Polis storyline aside, the Arkadia and Rebellion storylines conclude with victories for the Delinquents. Kane and Octavia take Bellamy to trade as a hostage when retrieving Monty from the dropship, in case it's a trap by Pike. It is—and Bellamy seemingly turns on Octavia and Kane to lead Pike to the Rebellion’s cave. Instead Bellamy leads Pike & co. to cross the blockade line, signaling the Grounder warriors, and in a moment of confusion grabs Pike’s gun to force him to not fight. The Grounders take Pike. Kane leaves with them to go meet the new Commander, but not before asking Bellamy, “Did you do this for your sister, or because it’s the right thing to do?”
Kane knows better than anyone what Bellamy is going through. As the person who ordered the Culling in season one, killing 320 people, Kane spent the rest of season one and season two trying to atone for his mistakes on the Ark. Kane knows he’s leaving for Polis, and doesn’t know for how long, but he won’t be there to guide Bellamy through this morass of guilt and self-hate. And only Kane can help him, because only Kane knows.

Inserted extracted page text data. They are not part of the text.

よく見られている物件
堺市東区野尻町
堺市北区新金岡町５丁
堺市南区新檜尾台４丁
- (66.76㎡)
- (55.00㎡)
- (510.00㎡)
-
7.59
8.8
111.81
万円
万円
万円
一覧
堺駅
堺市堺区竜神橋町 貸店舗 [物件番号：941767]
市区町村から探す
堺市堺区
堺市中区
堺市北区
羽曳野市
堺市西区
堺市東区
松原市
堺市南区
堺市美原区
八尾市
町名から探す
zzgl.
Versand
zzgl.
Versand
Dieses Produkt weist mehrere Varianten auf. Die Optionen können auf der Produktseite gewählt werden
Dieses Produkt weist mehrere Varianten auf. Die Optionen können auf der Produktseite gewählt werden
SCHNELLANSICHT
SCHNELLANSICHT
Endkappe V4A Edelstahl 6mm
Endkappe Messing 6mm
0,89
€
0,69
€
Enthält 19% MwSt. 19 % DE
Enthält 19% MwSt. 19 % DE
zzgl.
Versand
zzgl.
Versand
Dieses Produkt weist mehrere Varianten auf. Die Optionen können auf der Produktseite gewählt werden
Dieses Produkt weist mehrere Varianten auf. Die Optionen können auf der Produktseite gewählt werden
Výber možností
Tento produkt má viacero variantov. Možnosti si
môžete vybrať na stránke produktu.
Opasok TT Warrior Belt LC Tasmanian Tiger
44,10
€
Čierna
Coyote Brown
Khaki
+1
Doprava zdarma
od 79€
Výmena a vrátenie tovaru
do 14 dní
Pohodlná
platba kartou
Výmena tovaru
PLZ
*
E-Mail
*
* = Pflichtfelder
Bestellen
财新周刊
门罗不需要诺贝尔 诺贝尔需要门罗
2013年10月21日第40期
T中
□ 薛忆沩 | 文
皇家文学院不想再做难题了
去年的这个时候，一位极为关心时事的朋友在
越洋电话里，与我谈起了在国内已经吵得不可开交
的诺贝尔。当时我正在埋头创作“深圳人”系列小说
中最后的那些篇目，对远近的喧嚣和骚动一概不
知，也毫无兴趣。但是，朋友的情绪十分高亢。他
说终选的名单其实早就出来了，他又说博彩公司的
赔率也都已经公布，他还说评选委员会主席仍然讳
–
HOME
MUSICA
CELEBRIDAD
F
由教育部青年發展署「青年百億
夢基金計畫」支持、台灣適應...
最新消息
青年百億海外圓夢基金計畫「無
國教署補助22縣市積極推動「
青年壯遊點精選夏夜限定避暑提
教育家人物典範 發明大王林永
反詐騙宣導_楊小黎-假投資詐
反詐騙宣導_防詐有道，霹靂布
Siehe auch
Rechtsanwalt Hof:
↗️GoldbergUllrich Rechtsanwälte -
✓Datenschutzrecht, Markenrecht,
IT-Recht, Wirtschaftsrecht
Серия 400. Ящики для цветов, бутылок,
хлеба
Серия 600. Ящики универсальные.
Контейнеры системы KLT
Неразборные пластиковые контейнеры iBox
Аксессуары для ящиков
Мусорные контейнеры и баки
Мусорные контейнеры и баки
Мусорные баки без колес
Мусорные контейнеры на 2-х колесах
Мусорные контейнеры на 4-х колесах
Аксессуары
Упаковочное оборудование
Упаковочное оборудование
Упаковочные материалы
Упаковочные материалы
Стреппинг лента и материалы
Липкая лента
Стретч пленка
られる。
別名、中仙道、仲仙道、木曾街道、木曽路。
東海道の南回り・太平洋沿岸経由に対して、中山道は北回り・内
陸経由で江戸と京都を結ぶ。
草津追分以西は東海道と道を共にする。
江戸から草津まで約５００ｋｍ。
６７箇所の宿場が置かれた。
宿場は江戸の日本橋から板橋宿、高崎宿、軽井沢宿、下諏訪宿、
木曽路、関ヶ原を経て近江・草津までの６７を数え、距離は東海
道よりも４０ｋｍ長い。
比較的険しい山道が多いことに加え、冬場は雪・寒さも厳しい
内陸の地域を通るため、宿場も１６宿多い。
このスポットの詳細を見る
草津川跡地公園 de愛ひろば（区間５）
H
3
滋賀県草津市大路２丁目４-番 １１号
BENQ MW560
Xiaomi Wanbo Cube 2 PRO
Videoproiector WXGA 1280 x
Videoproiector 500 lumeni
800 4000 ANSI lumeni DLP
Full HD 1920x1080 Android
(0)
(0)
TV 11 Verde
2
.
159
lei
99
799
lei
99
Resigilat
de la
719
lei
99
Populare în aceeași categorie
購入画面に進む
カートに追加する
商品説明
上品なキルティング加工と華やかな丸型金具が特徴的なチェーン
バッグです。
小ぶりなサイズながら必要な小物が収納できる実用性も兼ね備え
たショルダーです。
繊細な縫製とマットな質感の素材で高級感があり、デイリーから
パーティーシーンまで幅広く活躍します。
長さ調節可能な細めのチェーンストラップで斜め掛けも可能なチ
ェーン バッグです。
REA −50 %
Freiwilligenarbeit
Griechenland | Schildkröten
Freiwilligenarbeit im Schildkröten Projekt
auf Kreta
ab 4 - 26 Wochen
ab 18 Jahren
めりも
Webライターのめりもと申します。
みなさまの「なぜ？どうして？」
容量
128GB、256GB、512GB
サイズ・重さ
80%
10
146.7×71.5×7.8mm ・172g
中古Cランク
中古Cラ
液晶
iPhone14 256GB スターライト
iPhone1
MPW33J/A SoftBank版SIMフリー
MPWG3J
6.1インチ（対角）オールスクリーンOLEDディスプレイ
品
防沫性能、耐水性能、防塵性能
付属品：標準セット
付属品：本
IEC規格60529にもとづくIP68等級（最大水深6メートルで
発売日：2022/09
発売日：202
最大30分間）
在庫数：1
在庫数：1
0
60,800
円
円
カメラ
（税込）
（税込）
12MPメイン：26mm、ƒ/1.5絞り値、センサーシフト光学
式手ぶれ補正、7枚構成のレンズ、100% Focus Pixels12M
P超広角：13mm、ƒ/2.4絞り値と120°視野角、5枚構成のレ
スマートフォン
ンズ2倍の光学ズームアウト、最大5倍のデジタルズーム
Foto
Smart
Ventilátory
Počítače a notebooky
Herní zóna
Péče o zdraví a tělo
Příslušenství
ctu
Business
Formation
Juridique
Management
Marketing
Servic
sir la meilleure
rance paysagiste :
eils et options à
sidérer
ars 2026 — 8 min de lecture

The best he can do is start Bellamy questioning whether or not he actually knows the difference between doing anything to save Octavia/”his people” and true, systemic morality.
Jasper becomes the episode’s hero as he tranquilizes Raven, hauls her into the back of the Rover, then drives like hell for the gate. ALIE’s chip-zombie army activates, swarming to Arkadi's entrance. Jasper bursts through the electrified gate in a hail of sparks and gunfire when out of the gloom appears—
She gets in the car, clearly stunned, and they drive off into the foggy night. But not before she can see her mother, smiling placidly, at the front of the mob.
Fallen is a disturbing, horrific episode to watch, but still the most hopeful entry into season three to date. While the episode may be too intense for some, its exploration of trauma, anxiety, and consent are brought to life through exhilarating performances from a ridiculously talented cast.
This episode differs from the previous nine by ending with three developments that offer hope for the rest of the season. One, Jasper Jordan’s heroic turn, signaling that The 100’s narrative conclusion is that the best way to overcome grief and pain is to experience it. That even those among us who cry, who feel pain, who experience depression, are heroes. It’s a strong message to send in a season where most of our heroes are preoccupied with avoiding their trauma, whether that means taking a chip, running away from their problems at home, or following despots.
The second is that Clarke returns home, and her entry back into the narrative is poignant but also hilarious. When the Rover roars to life, and Clarke kicks the guard trying to snatch Raven out of the back, it is a fist-pumping moment.
And third, because we know that Clarke, Jasper, and Raven are going to the Delinquents, and the Delinquents are going to work together to save Raven. Even though episode eleven, Nevermore, is sure to be even more wrenching as the Delinquents face each other and their demons, at least they’ll be together.
Here, have a link to "The Raven" by Edgar Allen Poe, which joins the literary allusions this season that include The Iliad by Homer and Dante's Inferno. Is there any Balm of Gilead in The 100?